*Prompt 1*. Transcribe the saved entries below, from the start of the records through the line containing "inspirerende projecten worden...", leaving out the pictures.

The grounds in support of the motion state verbatim thus:
1. That on the 24th day of June, 2016, the appellant filed a motion ex-parte dated same date for interim order of attachment of the 1st Respondent?s Accounts which are suspected to have warehoused proceeds of unlawful activities.
2. That after considering the said motion, the affidavit in support of same and the exhibit attached his Lords, Hon. Justice M. B. Idris granted the application.
3. That on the same day, the 1st Respondent filed Suit No. SUIT NO: FHC/AD/CS/27/2016 the 1st Respondent, the Appellant and Zenith Bank Plc at the Federal High Court, Ado-Ekiti Judicial Division.
4. That in its pleading before the Court below, the 1st Respondent did not allege that the Appellant suppress or conceal material facts to put the Appellant on notice of the evidence to adduce before the Court below to dislodge the allegation.
5. That the 1st Respondent raised the issue of suppression of facts against the Appellant for the first time in course of oral adumbration of its address after pleadings have closed.
6. That there was no opportunity for the Appellant to adduce the evidence sought to be adduced before the lower Court because the issue was not part of the 1st Respondent?s pleading.
7. That the lower Court, Coram Taiwo O. Taiwo delivered a judgment on the 13th day of December, 2016 and found that the Appellant suppressed facts based on the 1st Respondent oral allegation and Exhibit EFCC 09.
8. That the evidence sought to be adduced are crucial to the just determination of this case.
9. That the 1st Respondent is still contending before this Honourable Court that the Appellant suppressed material facts before Hon. Justice M. B. Idris.
10. That this Honourable Court has power and judicial discretion under ORDER 4 RULES 2, OF THE COURT OF APPEAL RULES 2016, to grant this application.
11. This Honourable Court is statutorily empowered to guarantee fair hearing in the course of its adjudication on issues between parties before it.
12. The Appellant will not be prejudiced by this application.
While the affidavit accompanying the motion deposed unedited as follows:
1. That I am one of the prosecuting counsel in the Legal Department of the Economic and Financial Crimes Commission.
2. That I am conversant with the facts deposed herein having delivered the same in the course of my duties as an officer of the Applicant.
3. That I have the consent and authority of the Executive Chairman of the Economic and Financial Crimes Commission to depose to this affidavit.
4. That on the 24th day of June, 2016 the Appellant filed a motion ex-parte dated same date for interim order of attachment of the 1st Respondent’s Accounts which are suspected to have warehoused proceeds of unlawful activities. Attached and marked Exhibit EFCC 01 is copy of the said ex-parte application filed by the Appellant before Hon. Justice M. B. Idris.

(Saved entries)

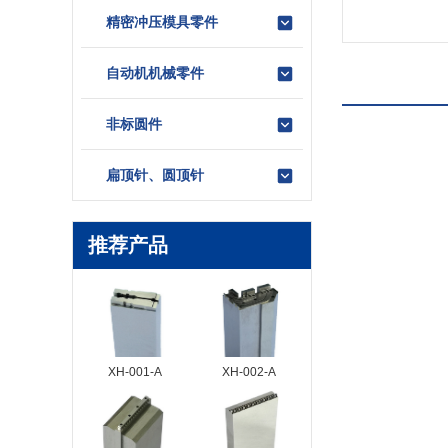
精密冲压模具零件
自动机机械零件
产品介绍
非标圆件
扁顶针、圆顶针
推荐产品
XH-001-A
XH-002-A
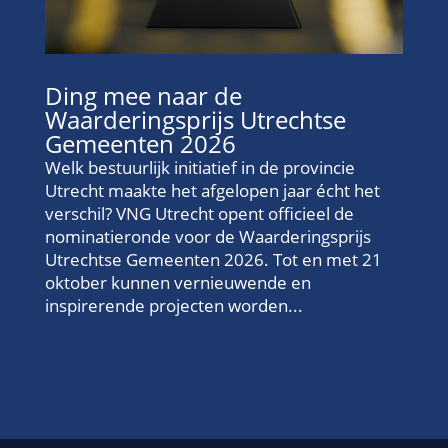
Ding mee naar de
Waarderingsprijs Utrechtse
Gemeenten 2026
Welk bestuurlijk initiatief in de provincie
Utrecht maakte het afgelopen jaar écht het
verschil? VNG Utrecht opent officieel de
nominatieronde voor de Waarderingsprijs
Utrechtse Gemeenten 2026. Tot en met 21
oktober kunnen vernieuwende en
inspirerende projecten worden...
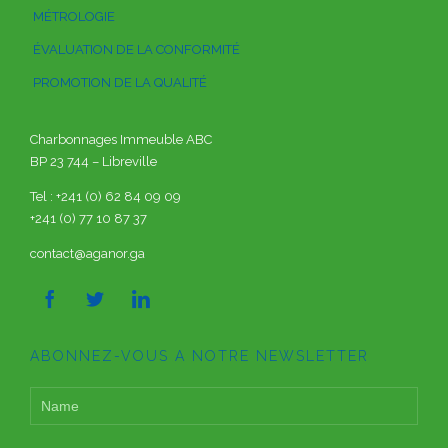
MÉTROLOGIE
ÉVALUATION DE LA CONFORMITÉ
PROMOTION DE LA QUALITÉ
Charbonnages Immeuble ABC
BP 23 744 – Libreville
Tel : +241 (0) 62 84 09 09
+241 (0) 77 10 87 37
contact@aganor.ga



ABONNEZ-VOUS A NOTRE NEWSLETTER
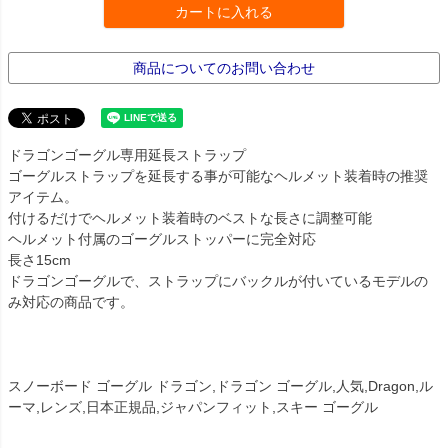
カートに入れる
商品についてのお問い合わせ
ドラゴンゴーグル専用延長ストラップ
ゴーグルストラップを延長する事が可能なヘルメット装着時の推奨
アイテム。
付けるだけでヘルメット装着時のベストな長さに調整可能
ヘルメット付属のゴーグルストッパーに完全対応
長さ15cm
ドラゴンゴーグルで、ストラップにバックルが付いているモデルの
み対応の商品です。
スノーボード ゴーグル ドラゴン,ドラゴン ゴーグル,人気,Dragon,ル
ーマ,レンズ,日本正規品,ジャパンフィット,スキー ゴーグル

*Prompt 2*. Restate word for word the stretch of the court motion excerpt from "11. This Honourable" through "by this application.".

*Answer box 1*.
精密冲压模具零件
自动机机械零件
产品介绍
非标圆件
扁顶针、圆顶针
推荐产品
XH-001-A
XH-002-A
Ding mee naar de
Waarderingsprijs Utrechtse
Gemeenten 2026
Welk bestuurlijk initiatief in de provincie
Utrecht maakte het afgelopen jaar écht het
verschil? VNG Utrecht opent officieel de
nominatieronde voor de Waarderingsprijs
Utrechtse Gemeenten 2026. Tot en met 21
oktober kunnen vernieuwende en
inspirerende projecten worden...

*Answer box 2*.
11. This Honourable Court is statutorily empowered to guarantee fair hearing in the course of its adjudication on issues between parties before it.
12. The Appellant will not be prejudiced by this application.